From the gardens I drove to the Anchorage Zoo which has been expanded since I visited in 2002. Most of the animals are rescues that cannot be released into the wild. Recently their prized elephant was sent to a warmer climate.

One of the most unusual animals is the musk ox. It is indiginous to Alaska but was wiped out by hunters years ago and has been reintroduced into the wild (and on farms). The under coat of the musk ox is the softest, finesst and warmest wool imaginable. Called quivet, the wool is gathered and given to Native coops where it is knit or crocheted into scarves, hats and smokerings.

As a cub this polar bear had a black bear cub for a playmate. As they reached age four they had to be separated.
This is as close as I want to get to a grizzly!

Look closly to the right side of the photo for another strange "animal" at the zoo.
On Tuesday I spoke to a group of ladies (WOM) at First Baptist Church in Palmer. I try to encourage everyone to write their own story as a journal or in memiors.
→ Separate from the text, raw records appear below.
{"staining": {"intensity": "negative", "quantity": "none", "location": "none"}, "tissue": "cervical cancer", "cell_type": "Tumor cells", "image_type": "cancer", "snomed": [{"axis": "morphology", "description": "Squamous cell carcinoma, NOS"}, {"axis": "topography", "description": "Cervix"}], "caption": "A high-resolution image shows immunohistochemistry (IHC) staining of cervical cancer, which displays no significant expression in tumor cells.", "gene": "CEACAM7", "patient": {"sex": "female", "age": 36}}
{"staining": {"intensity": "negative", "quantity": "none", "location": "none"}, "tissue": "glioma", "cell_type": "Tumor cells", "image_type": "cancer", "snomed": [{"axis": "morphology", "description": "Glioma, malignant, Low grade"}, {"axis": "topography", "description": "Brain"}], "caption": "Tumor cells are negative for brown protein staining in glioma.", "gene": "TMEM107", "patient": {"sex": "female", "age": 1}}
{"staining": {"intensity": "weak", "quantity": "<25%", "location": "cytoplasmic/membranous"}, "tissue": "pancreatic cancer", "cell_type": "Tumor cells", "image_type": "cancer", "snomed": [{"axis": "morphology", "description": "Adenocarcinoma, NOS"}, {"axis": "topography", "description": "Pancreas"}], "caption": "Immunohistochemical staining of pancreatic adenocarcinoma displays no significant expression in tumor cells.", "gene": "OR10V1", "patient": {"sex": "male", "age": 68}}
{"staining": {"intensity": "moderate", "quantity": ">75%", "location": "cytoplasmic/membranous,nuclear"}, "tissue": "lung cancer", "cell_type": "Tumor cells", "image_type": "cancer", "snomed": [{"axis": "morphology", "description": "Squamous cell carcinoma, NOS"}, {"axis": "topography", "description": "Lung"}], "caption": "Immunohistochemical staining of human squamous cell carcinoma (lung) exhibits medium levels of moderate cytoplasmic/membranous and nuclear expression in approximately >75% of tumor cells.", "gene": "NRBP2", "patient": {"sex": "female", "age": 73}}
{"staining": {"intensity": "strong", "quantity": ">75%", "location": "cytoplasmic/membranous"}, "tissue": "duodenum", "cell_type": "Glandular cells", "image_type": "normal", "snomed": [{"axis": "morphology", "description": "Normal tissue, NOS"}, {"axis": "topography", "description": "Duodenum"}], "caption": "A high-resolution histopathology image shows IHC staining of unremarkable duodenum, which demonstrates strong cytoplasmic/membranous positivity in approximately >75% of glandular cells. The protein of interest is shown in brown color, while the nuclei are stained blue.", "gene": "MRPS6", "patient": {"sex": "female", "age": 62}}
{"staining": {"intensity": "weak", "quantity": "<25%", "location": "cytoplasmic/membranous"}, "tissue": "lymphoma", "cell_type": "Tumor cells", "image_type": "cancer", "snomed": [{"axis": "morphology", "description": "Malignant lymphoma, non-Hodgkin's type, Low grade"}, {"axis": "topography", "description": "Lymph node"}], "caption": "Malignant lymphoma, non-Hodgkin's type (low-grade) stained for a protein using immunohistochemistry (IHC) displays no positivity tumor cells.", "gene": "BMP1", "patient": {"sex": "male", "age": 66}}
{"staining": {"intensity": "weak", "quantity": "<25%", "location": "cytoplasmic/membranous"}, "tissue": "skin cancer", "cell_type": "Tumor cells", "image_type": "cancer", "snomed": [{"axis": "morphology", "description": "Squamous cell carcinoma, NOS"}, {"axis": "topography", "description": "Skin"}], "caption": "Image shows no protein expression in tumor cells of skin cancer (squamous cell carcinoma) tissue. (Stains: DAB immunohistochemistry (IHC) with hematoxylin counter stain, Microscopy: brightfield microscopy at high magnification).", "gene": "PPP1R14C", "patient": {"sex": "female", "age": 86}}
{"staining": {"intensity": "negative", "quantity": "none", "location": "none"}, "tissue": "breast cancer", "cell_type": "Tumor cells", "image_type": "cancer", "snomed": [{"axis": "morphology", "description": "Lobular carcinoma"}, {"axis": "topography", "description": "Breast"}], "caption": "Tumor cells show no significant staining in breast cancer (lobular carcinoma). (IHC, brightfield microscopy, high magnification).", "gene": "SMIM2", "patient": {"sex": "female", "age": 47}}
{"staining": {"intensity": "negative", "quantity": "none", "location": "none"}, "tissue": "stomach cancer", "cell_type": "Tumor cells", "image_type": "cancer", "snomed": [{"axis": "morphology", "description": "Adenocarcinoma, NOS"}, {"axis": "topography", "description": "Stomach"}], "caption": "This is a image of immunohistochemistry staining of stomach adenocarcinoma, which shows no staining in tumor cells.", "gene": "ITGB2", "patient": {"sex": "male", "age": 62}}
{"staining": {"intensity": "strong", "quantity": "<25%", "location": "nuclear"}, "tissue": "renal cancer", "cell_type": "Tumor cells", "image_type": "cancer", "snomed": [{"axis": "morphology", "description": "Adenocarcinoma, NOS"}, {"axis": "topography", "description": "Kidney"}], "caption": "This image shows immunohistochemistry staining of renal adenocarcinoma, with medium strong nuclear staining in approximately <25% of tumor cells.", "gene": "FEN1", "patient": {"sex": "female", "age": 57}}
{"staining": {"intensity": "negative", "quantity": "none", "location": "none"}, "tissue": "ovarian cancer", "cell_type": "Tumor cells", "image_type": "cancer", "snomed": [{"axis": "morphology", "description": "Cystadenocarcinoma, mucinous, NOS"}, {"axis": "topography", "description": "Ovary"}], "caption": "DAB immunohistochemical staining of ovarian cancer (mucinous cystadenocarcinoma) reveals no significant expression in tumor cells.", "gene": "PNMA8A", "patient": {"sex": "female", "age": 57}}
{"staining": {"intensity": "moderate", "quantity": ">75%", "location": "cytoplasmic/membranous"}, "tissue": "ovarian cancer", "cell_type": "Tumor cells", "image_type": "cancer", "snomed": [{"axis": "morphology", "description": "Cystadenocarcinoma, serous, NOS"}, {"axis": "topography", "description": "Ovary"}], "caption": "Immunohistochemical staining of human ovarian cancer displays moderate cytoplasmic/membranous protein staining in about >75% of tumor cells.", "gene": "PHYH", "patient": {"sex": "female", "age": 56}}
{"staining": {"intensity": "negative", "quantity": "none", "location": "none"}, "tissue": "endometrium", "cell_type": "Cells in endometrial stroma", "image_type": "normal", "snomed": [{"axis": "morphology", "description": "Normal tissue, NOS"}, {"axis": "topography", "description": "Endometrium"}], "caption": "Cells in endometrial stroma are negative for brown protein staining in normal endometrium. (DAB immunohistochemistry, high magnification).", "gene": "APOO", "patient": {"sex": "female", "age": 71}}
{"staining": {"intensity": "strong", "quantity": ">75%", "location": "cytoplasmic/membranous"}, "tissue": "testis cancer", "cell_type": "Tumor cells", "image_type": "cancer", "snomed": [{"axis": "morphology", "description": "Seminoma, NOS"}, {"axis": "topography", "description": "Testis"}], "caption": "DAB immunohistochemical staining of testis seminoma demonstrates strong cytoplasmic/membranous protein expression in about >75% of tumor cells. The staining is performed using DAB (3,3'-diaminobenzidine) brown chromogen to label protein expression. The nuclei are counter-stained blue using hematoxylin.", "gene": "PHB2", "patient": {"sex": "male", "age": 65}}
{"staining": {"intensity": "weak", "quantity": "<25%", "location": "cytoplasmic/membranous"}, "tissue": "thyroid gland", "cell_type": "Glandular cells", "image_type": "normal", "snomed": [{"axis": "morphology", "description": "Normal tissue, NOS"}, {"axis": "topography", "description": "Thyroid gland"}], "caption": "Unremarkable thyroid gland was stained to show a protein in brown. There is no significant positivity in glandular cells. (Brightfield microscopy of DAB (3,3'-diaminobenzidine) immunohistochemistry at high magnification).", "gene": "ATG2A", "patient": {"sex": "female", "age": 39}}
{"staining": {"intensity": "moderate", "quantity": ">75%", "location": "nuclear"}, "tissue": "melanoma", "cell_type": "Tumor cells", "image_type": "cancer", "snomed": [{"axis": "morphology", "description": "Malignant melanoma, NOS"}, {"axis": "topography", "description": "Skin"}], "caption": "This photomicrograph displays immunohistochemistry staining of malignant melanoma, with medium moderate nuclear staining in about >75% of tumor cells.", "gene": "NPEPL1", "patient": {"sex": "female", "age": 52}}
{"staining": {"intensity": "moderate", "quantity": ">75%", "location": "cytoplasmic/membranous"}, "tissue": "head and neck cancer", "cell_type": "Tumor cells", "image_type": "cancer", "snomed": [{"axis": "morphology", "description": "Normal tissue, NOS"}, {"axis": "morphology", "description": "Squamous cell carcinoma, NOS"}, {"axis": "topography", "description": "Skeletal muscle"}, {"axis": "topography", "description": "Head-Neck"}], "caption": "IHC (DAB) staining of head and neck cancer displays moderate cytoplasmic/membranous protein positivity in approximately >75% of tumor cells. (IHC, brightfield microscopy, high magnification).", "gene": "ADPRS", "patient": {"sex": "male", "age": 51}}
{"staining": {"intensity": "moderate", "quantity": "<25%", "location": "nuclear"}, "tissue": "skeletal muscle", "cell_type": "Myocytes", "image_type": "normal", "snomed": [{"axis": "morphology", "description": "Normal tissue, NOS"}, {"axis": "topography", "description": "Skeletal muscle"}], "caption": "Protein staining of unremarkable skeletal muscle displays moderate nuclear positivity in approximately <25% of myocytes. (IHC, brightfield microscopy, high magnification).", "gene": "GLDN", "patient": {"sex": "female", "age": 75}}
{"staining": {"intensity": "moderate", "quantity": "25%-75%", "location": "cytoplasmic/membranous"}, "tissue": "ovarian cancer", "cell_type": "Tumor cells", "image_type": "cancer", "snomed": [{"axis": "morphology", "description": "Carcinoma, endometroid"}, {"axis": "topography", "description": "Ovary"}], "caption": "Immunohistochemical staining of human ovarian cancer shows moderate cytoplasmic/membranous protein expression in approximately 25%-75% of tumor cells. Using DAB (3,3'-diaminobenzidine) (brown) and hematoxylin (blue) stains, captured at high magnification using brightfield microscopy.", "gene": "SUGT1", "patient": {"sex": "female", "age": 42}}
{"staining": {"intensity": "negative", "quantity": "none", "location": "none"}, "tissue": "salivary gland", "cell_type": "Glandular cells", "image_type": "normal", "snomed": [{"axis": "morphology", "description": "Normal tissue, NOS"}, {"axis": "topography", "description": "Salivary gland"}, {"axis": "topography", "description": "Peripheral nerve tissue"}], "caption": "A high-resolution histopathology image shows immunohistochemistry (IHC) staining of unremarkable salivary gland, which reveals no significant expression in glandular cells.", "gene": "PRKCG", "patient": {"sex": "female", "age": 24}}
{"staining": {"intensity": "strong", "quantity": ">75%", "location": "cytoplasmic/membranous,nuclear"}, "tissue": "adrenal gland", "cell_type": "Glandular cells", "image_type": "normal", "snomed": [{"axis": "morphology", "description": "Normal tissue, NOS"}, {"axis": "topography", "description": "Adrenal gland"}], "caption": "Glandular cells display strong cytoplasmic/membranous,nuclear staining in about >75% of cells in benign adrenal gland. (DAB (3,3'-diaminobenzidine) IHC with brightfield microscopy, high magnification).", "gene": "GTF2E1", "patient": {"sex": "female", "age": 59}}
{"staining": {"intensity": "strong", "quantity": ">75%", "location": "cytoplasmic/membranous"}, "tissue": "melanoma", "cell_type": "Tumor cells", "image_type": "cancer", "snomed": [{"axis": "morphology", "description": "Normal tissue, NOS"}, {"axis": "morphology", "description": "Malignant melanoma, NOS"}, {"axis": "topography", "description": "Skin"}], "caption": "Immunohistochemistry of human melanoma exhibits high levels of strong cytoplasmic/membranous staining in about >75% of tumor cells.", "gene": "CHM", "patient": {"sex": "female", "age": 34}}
Lynne caught me doing house keeping duty. The water tanks have to be emptied!
This is the visitor's center in Wasilla, where we have been staying. Lynne is holding a bear carved with a chain saw by a friend of hers.

We made a side trip to Hatcher Pass, over 3,000 feet into the Talkeetna Mountains. This high valley above the tree line, was matted with the fireweed that had gone to cotton. Their leaves were a brilliant red.
Para gliders favor these high bluffs for the thermals that carry them into the sky.

I am sitting by the edge of Summit Lake, found high in Hatcher Pass. The water is near freezing.

The Susitna River racing down from Hatcher Pass sent spray of icy water as it toumbled over boulders.

On our way back to Wasilla from Hatcher Pass we stopped for chowder at a small cafe run by woman who is also a chain saw carver. This sunflower is one of her works.

Since traveling south from Delta Junction and the library, I've had a problem finding wifi andbeing able to send, so until next computer cafe.....
I'll think of you in Texas. Temp was 46 degrees this morning.